In “A chance to lead on early education,” Martes writes that Massachusetts can be a national role model by building strong pre-K programs. This would prepare more children for lifelong success and set an example for other states.
“From the White House to business boardrooms to the offices of scores of Republican and Democratic mayors, governors, and members of Congress, we’re seeing historic momentum on expanding and improving preschool programs,” Martes writes.
“It is in this spirit of historic potential that we welcome Gov. Charlie Baker to the State House. He and his team have the opportunity to break new ground.”
Pre-K Helps Improve K-12
“The Commonwealth needs strong K-12 schools. But having served for nearly two decades as a school superintendent and as an interim superintendent in five Massachusetts communities, I can tell you that K-12 schools cannot reform education on their own,” Martes explains. “There’s too much work to do. Too many achievement gaps are already in place on the first day that children walk into kindergarten.
“That’s why we need high-quality early education and care programs that start from birth and prepare children to become proficient readers by the third grade.”
But as we’ve blogged many times before, reading scores have remained stagnant.
“The 2013 MCAS scores revealed that 43 percent of our third graders are not proficient readers. Among children from low-income families, a heart-breaking 65 percent lag in reading. In our Gateway Cities — including Attleboro, Pittsfield, Salem, Taunton, and Westfield — 58 percent of third graders are not proficient readers. In Boston, it’s 68 percent.”
Research Points to Promising Practices
The good news is that researchers are studying outcomes and coming up with best practices.
“Harvard Graduate School of Education professor Nonie Lesaux argues that what she calls high-quality ‘teacher talk,’ the number of complex words that teachers use, helps promote children’s reading success.”

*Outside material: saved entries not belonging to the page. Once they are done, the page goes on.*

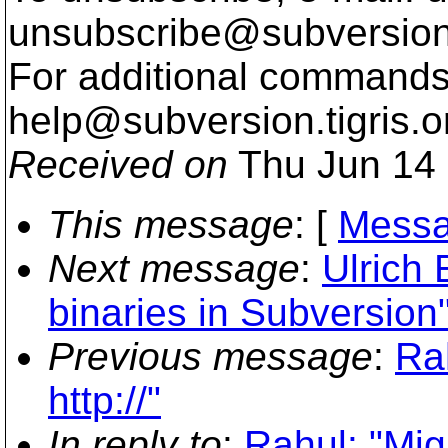
unsubscribe@subversion
For additional commands,
help@subversion.
tigris.o
Received on
Thu Jun 14 
This message
: [
Messa
Next message
:
Ulrich 
binaries in Subversion
Previous message
:
Rah
http://"
In reply to
:
Rahul: "Migr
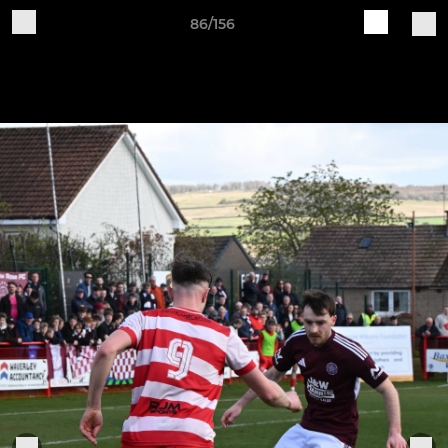
86/156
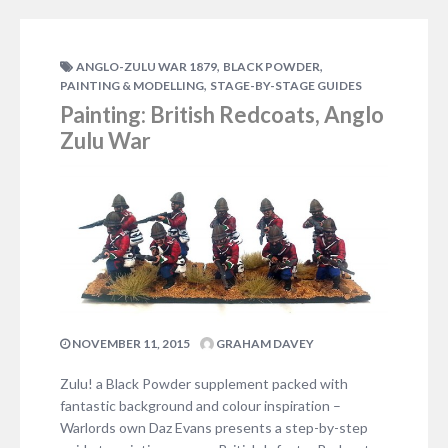
great Shaka, founder of the…
ADD COMMENT
,
,
ANGLO-ZULU WAR 1879
BLACK POWDER
,
PAINTING & MODELLING
STAGE-BY-STAGE GUIDES
Painting: British Redcoats, Anglo
Zulu War
NOVEMBER 11, 2015
GRAHAM DAVEY
Zulu! a Black Powder supplement packed with
fantastic background and colour inspiration –
Warlords own Daz Evans presents a step-by-step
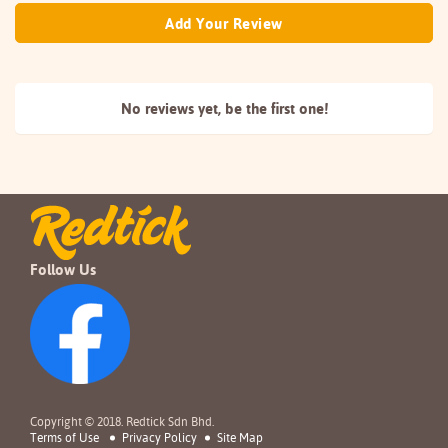
Add Your Review
No reviews yet, be the
first one!
Follow Us
Copyright © 2018. Redtick Sdn Bhd.
Terms of Use
Privacy Policy
Site Map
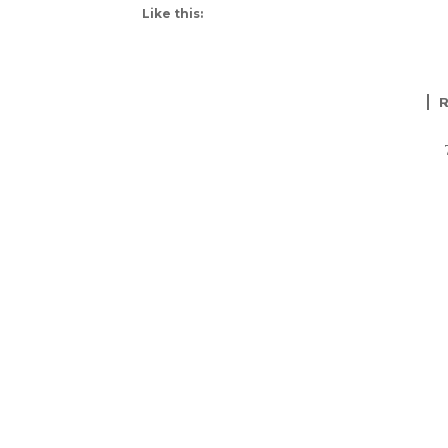
Like this:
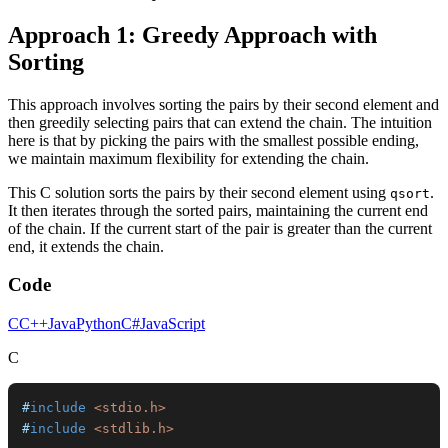
Approach 1: Greedy Approach with
Sorting
This approach involves sorting the pairs by their second element and
then greedily selecting pairs that can extend the chain. The intuition
here is that by picking the pairs with the smallest possible ending,
we maintain maximum flexibility for extending the chain.
This C solution sorts the pairs by their second element using
.
qsort
It then iterates through the sorted pairs, maintaining the current end
of the chain. If the current start of the pair is greater than the current
end, it extends the chain.
Code
C
C++
Java
Python
C#
JavaScript
C
#
include
<stdio.h>
#
include
<stdlib.h>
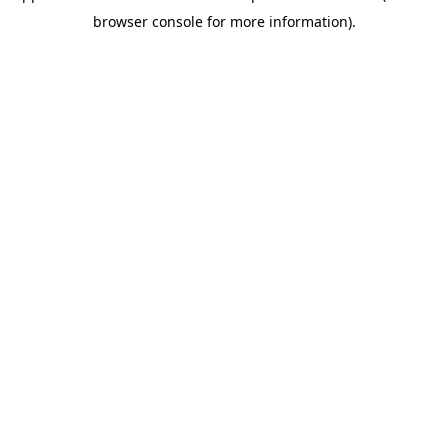
browser console for more information)
.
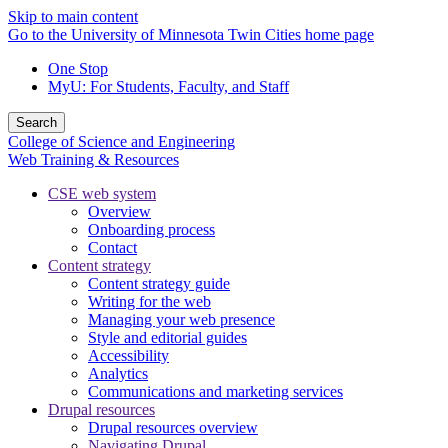
Skip to main content
Go to the University of Minnesota Twin Cities home page
One Stop
MyU
: For Students, Faculty, and Staff
Search
College of Science and Engineering
Web Training & Resources
CSE web system
Overview
Onboarding process
Contact
Content strategy
Content strategy guide
Writing for the web
Managing your web presence
Style and editorial guides
Accessibility
Analytics
Communications and marketing services
Drupal resources
Drupal resources overview
Navigating Drupal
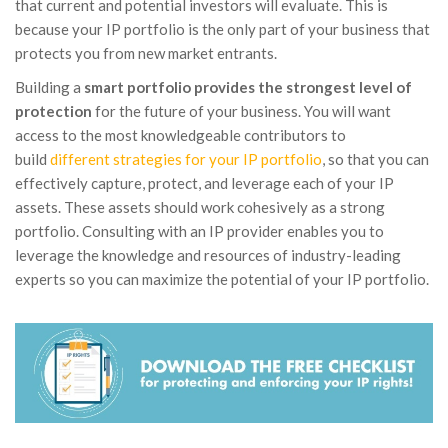
that current and potential investors will evaluate. This is
because your IP portfolio is the only part of your business that
protects you from new market entrants.
Building a
smart portfolio provides the strongest level of
protection
for the future of your business. You will want
access to the most knowledgeable contributors to
build
different strategies for your IP portfolio
, so that you can
effectively capture, protect, and leverage each of your IP
assets. These assets should work cohesively as a strong
portfolio. Consulting with an IP provider enables you to
leverage the knowledge and resources of industry-leading
experts so you can maximize the potential of your IP portfolio.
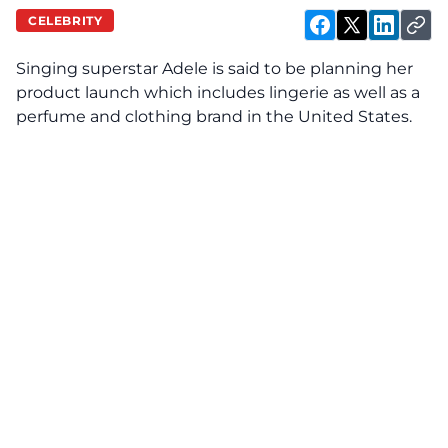
CELEBRITY
Singing superstar Adele is said to be planning her
product launch which includes lingerie as well as a
perfume and clothing brand in the United States.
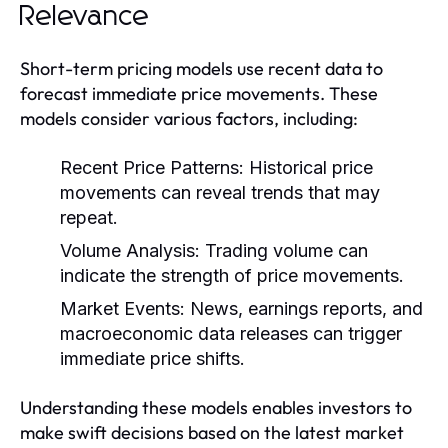
Relevance
Short-term pricing models use recent data to
forecast immediate price movements. These
models consider various factors, including:
Recent Price Patterns:
Historical price
movements can reveal trends that may
repeat.
Volume Analysis:
Trading volume can
indicate the strength of price movements.
Market Events:
News, earnings reports, and
macroeconomic data releases can trigger
immediate price shifts.
Understanding these models enables investors to
make swift decisions based on the latest market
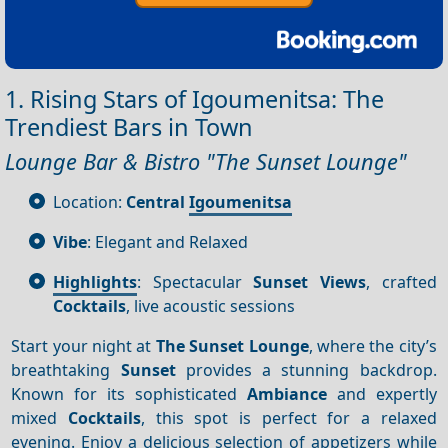
1. Rising Stars of Igoumenitsa: The
Trendiest Bars in Town
Lounge Bar & Bistro "The Sunset Lounge"
Location:
Central
Igoumenitsa
Vibe
: Elegant and Relaxed
Highlights
: Spectacular
Sunset
Views
, crafted
Cocktails
, live acoustic sessions
Start your night at
The Sunset Lounge
, where the city’s
breathtaking
Sunset
provides a stunning backdrop.
Known for its sophisticated
Ambiance
and expertly
mixed
Cocktails
, this spot is perfect for a relaxed
evening. Enjoy a delicious selection of appetizers while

“For Arthur Reynolds, a University of Minnesota early childhood development professor, the question is no longer whether preschool is valuable, but rather how much preschool do children need? His answer: More is better… Reynolds found that children in full-day programs were better prepared for school than those in half-day programs.”
And Timothy Bartik’s new book, “From Preschool to Prosperity: The Economic Payoff to Early Childhood Education,” is an eloquent, compelling primer on the power of preschool.
Massachusetts can learn from and build on its own successes. Among these are the Boston Public Schools’ preschool program as well as the Massachusetts Third Grade Reading Proficiency Learning Network, a project that fuses our work with community efforts in towns across the commonwealth.
In addition, Massachusetts has been awarded two federal grants. As Martes explains:
“In December, Massachusetts made public policy headlines by winning a federal Preschool Development Grant. Announced during the White House Summit on Early Education, the award will bring $15 million to the commonwealth in the first year to expand preschool programs. The state stands to get a total of $60 million over four years.
“For Baker, these funds will provide a running start that builds on the crucial federal funding that Massachusetts was awarded in 2011, when the state won a $50 million Race to the Top-Early Learning Challenge grant.”
Federal funding, however, isn’t enough.
“As Georgia, New Jersey, New York, and Oklahoma have all shown, state governments can improve preschool outcomes by boosting their own preschool budgets.”
Massachusetts can do the same.
“It will be up to Baker and the Legislature to make additional investments in our children. Fortunately, they can do so knowing that they will save money in the long run by avoiding expensive remediation and helping to develop a highly skilled workforce.”